Her yerden sıkıştırmak!
Putin İran, Irak, Suriye, Kıbrıs Rum Yönetimi ve Ermenistan üzerinden Türkiye’yi fiilen kuşatma ve kıskaç altına almış durumdadır. Türkiye’ye yardımcı olacağını açıklayan kardeş Azerbaycan’da da Rus ajanları Hazar’daki petrol tesislerinde yangın çıkartarak olanı biteni denetim altına almaya çalışıyorlar. Rusya’nın müttefiki İran da Türkiye’ye verdiği gazı yüzde elli düşürüyor.

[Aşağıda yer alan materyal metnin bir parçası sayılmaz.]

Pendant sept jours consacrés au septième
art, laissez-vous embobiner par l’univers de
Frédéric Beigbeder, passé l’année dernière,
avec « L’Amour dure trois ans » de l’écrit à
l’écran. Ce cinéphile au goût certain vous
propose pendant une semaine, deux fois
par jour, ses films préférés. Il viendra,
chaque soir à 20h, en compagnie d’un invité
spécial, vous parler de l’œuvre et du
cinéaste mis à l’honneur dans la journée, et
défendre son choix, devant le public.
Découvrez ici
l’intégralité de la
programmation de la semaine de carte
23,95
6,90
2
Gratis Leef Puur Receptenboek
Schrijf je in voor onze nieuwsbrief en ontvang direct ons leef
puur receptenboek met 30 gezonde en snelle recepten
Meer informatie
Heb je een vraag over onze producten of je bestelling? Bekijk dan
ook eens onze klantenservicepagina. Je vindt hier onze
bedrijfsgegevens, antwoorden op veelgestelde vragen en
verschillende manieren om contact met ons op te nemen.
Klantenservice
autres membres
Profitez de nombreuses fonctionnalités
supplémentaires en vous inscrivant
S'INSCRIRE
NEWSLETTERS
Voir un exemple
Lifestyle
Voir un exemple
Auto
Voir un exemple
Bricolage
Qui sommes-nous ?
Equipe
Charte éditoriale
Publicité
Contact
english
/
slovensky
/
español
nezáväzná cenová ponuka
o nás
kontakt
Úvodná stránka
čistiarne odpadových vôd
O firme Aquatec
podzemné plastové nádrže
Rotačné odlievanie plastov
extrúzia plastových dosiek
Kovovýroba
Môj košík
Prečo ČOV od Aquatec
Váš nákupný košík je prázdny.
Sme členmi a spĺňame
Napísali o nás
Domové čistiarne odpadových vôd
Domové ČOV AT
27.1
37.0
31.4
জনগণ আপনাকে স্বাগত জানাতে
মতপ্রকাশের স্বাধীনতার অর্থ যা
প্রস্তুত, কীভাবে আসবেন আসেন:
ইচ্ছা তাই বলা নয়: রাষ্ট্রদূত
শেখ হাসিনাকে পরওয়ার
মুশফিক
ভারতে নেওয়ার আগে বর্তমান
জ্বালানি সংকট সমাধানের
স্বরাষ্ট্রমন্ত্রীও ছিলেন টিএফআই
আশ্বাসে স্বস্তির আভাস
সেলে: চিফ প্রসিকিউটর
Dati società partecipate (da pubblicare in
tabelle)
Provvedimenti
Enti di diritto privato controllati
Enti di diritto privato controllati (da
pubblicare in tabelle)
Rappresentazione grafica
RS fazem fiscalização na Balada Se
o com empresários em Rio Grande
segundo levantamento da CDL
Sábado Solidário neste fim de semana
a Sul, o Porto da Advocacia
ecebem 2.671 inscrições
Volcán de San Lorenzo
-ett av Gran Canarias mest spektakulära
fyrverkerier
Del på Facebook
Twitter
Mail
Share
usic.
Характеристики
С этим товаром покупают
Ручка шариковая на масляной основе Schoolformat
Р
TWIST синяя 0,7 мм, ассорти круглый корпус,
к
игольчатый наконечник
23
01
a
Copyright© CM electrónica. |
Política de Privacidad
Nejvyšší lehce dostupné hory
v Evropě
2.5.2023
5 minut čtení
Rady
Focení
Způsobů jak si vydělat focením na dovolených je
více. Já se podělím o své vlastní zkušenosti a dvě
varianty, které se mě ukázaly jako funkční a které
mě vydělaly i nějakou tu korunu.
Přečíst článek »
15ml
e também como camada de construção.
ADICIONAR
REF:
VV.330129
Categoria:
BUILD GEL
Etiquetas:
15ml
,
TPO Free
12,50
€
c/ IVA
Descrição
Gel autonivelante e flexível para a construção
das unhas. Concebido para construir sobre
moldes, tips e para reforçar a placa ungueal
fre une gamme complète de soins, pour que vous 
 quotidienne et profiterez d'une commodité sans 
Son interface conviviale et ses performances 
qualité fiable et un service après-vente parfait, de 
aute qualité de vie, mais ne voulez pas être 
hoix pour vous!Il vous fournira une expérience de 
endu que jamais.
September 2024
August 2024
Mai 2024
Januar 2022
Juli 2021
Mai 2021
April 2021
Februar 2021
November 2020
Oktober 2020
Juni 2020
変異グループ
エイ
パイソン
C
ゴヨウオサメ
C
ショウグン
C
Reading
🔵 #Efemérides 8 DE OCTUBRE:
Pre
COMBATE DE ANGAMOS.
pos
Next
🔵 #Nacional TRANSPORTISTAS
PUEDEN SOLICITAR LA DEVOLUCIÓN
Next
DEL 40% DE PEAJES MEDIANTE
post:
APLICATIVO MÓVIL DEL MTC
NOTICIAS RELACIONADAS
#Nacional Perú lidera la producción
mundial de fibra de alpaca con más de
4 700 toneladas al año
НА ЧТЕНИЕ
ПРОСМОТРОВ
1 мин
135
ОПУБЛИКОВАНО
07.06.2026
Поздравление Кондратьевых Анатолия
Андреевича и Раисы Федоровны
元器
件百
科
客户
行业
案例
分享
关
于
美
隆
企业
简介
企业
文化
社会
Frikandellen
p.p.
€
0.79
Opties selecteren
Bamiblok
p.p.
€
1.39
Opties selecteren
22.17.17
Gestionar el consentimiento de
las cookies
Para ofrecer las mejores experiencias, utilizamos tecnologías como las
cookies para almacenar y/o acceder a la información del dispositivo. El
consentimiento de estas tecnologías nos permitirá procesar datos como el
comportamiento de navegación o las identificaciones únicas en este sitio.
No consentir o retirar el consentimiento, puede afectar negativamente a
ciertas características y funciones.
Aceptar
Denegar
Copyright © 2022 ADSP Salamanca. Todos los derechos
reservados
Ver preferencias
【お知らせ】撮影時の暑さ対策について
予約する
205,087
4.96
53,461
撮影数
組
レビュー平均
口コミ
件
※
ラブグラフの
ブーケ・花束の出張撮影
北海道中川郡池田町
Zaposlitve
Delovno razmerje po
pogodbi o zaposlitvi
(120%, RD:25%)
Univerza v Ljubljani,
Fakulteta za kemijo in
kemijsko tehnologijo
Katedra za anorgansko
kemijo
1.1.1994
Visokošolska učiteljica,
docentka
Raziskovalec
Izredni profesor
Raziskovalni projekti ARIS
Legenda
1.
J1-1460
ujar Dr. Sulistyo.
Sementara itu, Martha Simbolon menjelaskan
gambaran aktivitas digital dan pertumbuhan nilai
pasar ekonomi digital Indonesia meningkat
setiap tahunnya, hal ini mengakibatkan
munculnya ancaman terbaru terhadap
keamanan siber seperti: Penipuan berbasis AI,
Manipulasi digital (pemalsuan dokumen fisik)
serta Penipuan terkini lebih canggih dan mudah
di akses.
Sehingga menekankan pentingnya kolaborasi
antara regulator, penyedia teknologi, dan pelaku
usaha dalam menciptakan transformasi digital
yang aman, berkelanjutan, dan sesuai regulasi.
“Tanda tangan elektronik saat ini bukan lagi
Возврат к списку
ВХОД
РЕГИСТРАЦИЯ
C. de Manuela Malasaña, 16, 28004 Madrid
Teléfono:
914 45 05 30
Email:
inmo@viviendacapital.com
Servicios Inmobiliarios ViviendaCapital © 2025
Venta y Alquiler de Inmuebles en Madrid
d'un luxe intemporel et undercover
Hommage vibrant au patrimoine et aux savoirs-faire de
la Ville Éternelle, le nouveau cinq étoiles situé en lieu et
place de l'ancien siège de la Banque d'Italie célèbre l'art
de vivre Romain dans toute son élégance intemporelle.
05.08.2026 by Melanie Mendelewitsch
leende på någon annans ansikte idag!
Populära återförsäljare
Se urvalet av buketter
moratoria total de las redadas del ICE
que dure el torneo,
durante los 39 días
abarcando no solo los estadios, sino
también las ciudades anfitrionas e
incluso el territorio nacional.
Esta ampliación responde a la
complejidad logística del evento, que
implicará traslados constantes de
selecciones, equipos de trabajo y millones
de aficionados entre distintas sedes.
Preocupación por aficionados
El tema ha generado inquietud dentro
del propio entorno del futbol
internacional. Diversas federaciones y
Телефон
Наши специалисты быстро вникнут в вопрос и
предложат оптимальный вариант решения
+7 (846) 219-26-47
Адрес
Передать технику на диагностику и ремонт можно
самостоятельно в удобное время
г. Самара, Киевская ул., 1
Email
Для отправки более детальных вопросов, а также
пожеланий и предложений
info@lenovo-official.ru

Müttefiklik diye bir şey varsa işte tam da böyle günler içindir. S-300 ya da S-400’lere karşılık patriotları Türkiye sınırına yerleştirmek tam da şimdi gerekliydi. Nato’nun soğuk savaş sonrasında ilk kez Türkiye’ye desteğinin bir anlamı olacaktı. Rusya’ya “otur oturduğun yerde” diyecek bir karşı meydan okuma Nato’dan gelmeliydi. Rusya’nın daha önce yarattığı emrivakilere Batı’dan ancak göstermelik tepkiler geldi. Aldığı cesaretle Putin, yayılmacı emellerine hız verdi. Şimdi de Nato ülkeleri zorunluluktan Doğu Akdeniz’e bazı gemileri göndererek vaziyeti idare etmeye çalışıyor.
SSCB’nin Geri Dönüşü!
Suriye’de Putin’in halk tabiriyle “köpeksiz köyde değneksiz gezmek” türünden takındığı tavır bundandır. Türkiye’nin Suriye’deki hiçbir hassasiyetini dikkate almadığı gibi Türkiye hava sahasını da defalarca ihlal etmeyi büyük güç olmasının kendisine sağladığı bir hak olarak görüyor.
Putin’in ideolojik olmayan bir SSCB peşinde olduğu açıktır. Rusya’nın attığı her adımın SSCB’nin etkinliğine Rusya Federasyonu altında ulaşmaya çalıştığı görülmektedir. Putin, SSCB’nin jeopolitik eksenine sert biçimde geri dönüş sinyalleri veriyor. Kırım, Ukrayna ve Gürcistan’da fiili durumlar yaratarak stratejik yönden mevzilerini güçlendirmesi bunun kanıtıdır.
Nato topu taca atıyor!
Uçağı düşürüldükten sonra Putin alabildiğine saldırganlaştı. Türkiye’ye karşı kışkırtıcı ve tahrik edici söylem ve eylemlerle tansiyonu sürekli yükseltiyor. Olay çıkarmak ve çatışma yaratmak için elinden gelen ne varsa onu yapıyor. Gelinen aşamada Putin’i durdurmak Türkiye’den daha çok Batı’nın yararınadır.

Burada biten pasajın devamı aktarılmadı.